Since 1990, Dale Watson has been laying down a series of harder-than-hard, more-country than-country originals that have made him an alternative country star, on the verge of recognition even by the elements in the country establishment his songs have so often decried.
His albums have been filled with songs widely admired as professional, but you wouldn’t have called many of them personal. He has concentrated on catchy but remote collections of new songs in the honky-tonk tradition: fast-paced trucker numbers, portraits of people he’s met in places he’s been, even a ballad-filled Christmas collection.
This time, defiance and road rhythm were not going to carry it. Last September, his fiancee, Terri Smith, was killed in a car crash. He went into a tailspin that nearly led to his death by pills and alcohol last December. Songs he wrote in the wake of these events are the stuff of this dramatically, touchingly different record.
Smith’s presence dominates both the disc’s cover and, as the title spells out, its fourteen revealing and involving originals. This time out, the sides of Haggard, Lefty, Red Simpson and Tom T. Hall he’s generally avoided — the quieter ballads of sentiment, of prices paid, of losses and suffering — are the touchstones.

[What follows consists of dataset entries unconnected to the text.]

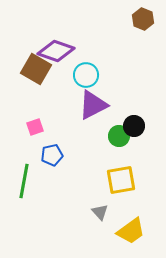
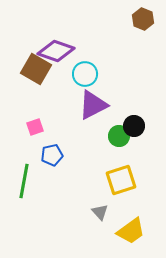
cyan circle: moved 1 px left, 1 px up
yellow square: rotated 8 degrees counterclockwise
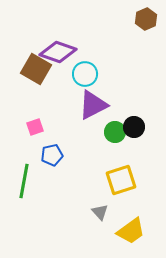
brown hexagon: moved 3 px right; rotated 15 degrees clockwise
purple diamond: moved 2 px right, 1 px down
black circle: moved 1 px down
green circle: moved 4 px left, 4 px up
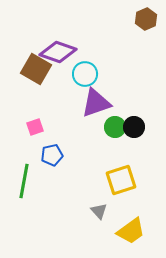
purple triangle: moved 3 px right, 2 px up; rotated 8 degrees clockwise
green circle: moved 5 px up
gray triangle: moved 1 px left, 1 px up
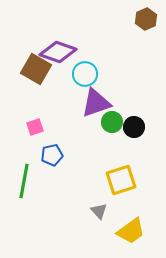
green circle: moved 3 px left, 5 px up
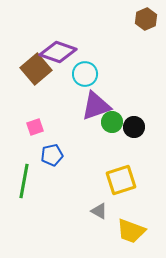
brown square: rotated 20 degrees clockwise
purple triangle: moved 3 px down
gray triangle: rotated 18 degrees counterclockwise
yellow trapezoid: rotated 56 degrees clockwise
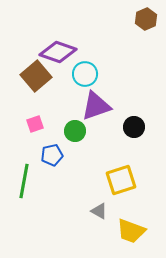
brown square: moved 7 px down
green circle: moved 37 px left, 9 px down
pink square: moved 3 px up
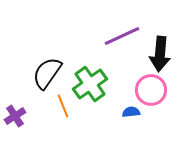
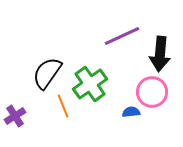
pink circle: moved 1 px right, 2 px down
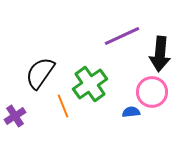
black semicircle: moved 7 px left
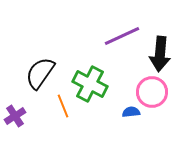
green cross: rotated 28 degrees counterclockwise
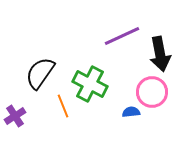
black arrow: rotated 16 degrees counterclockwise
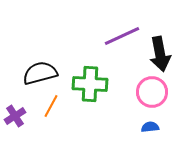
black semicircle: rotated 40 degrees clockwise
green cross: rotated 24 degrees counterclockwise
orange line: moved 12 px left; rotated 50 degrees clockwise
blue semicircle: moved 19 px right, 15 px down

All of Dale’s pretense of the cool, and of the defiant, is utterly dropped — an act of true personal bravery. Instead of wallowing in the suicidal, the songs evoke the entire range of emotions of this life-shattering experience. That makes Every Song I Write Is For You not a dark, introspective confessional, but an often sweet, sometimes even breezy collection of unmitigated love songs.
In “Our First Time And Our Last Time”, Watson captures the ongoing sexual longing for the lover who’s not there to respond. He also projects the loss and sorrow forward, seeing himself in an old widower in a bar, still missing his wife (“I See My Future”) and, finally, counting the parts of life they’ll never get to at all (“These Things We’ll Never Do”).

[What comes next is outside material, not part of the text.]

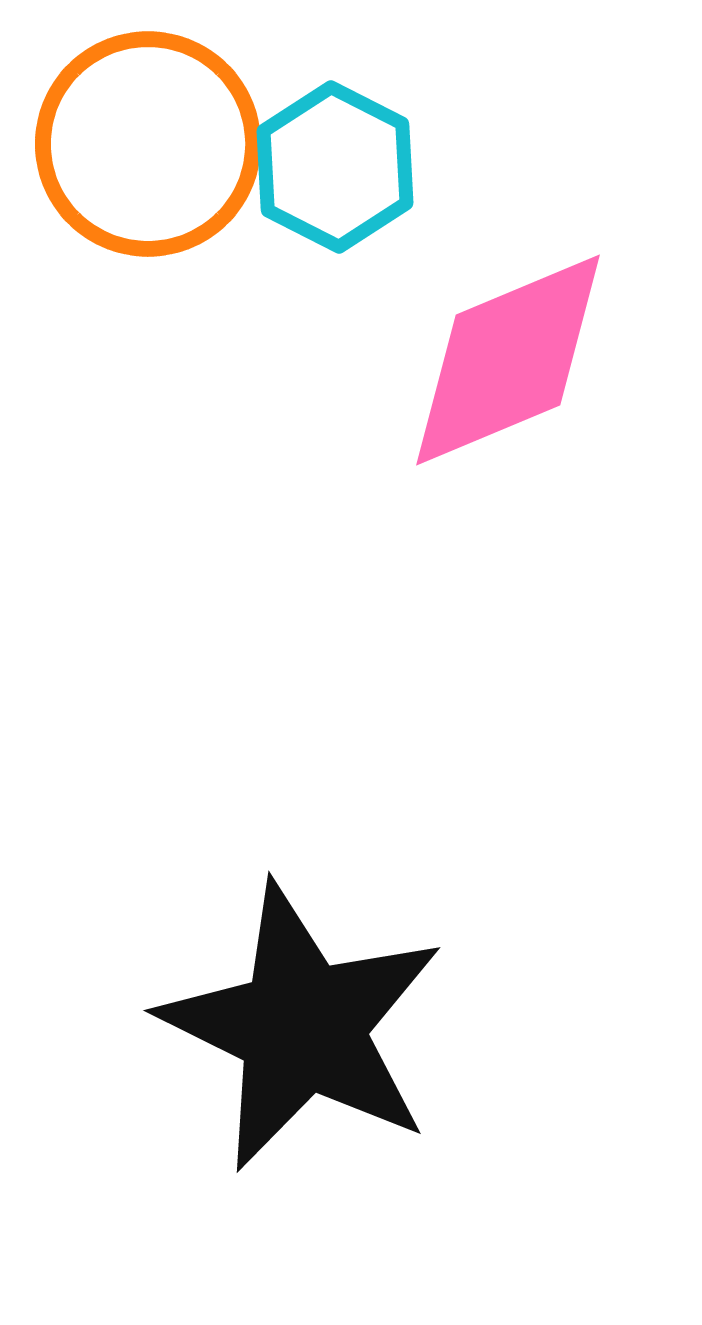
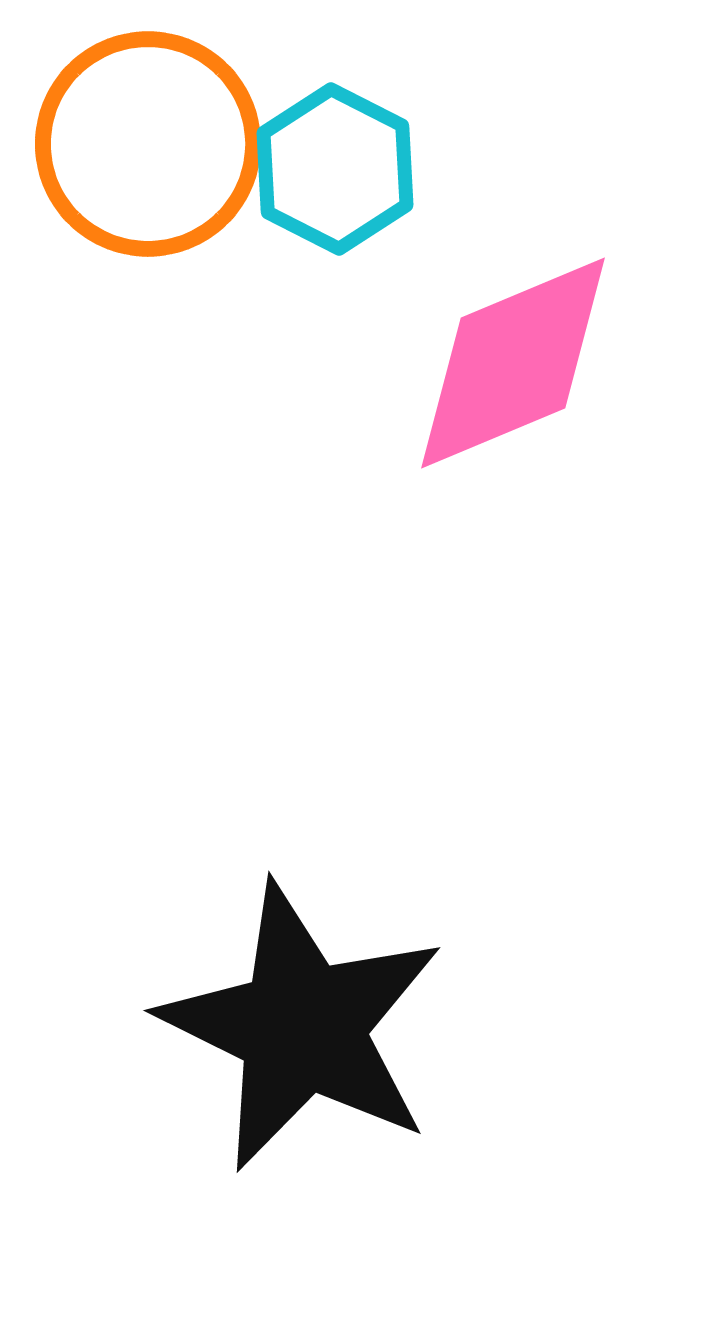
cyan hexagon: moved 2 px down
pink diamond: moved 5 px right, 3 px down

The light and breezy side enters as Watson, in effect, delivers the love songs there was no time to get to while Terri was around. There are Texas two-steppers (“Money Can’t Buy Her Love”) Merle-like jazzy love salutes (“You’re The Best”), honky-tonk after-hours ballads (“One More For Her”), and even a bit of Tex/Mex in “Hey Chico”, a duet with Alice Spencer. Throughout, the fluid tones are delivered with the aid of such accomplished Texas veterans as Floyd Domino on piano, Earle Poole Ball on strings, Ricky Davis on pedal steel, Matt Powell on jazz guitar, and John Blondell on trombone.
In 2001, maybe nothing could be more alternative, even defiant, than this — a truly adult look at living through the horrific, yet holding on and going on, smiling and crying and battered for the wear. It’s not the typical entree on Nashville’s relentlessly upbeat menu, or on that of some alt-country audiences who may consider anything but hard twang to be “losing an edge” or “getting gooey.”
But the record doesn’t care.
It goes about its comforting and discomforting business. It speaks to sadly common experiences. There’ll be times you’ll want to play this. It’s personal.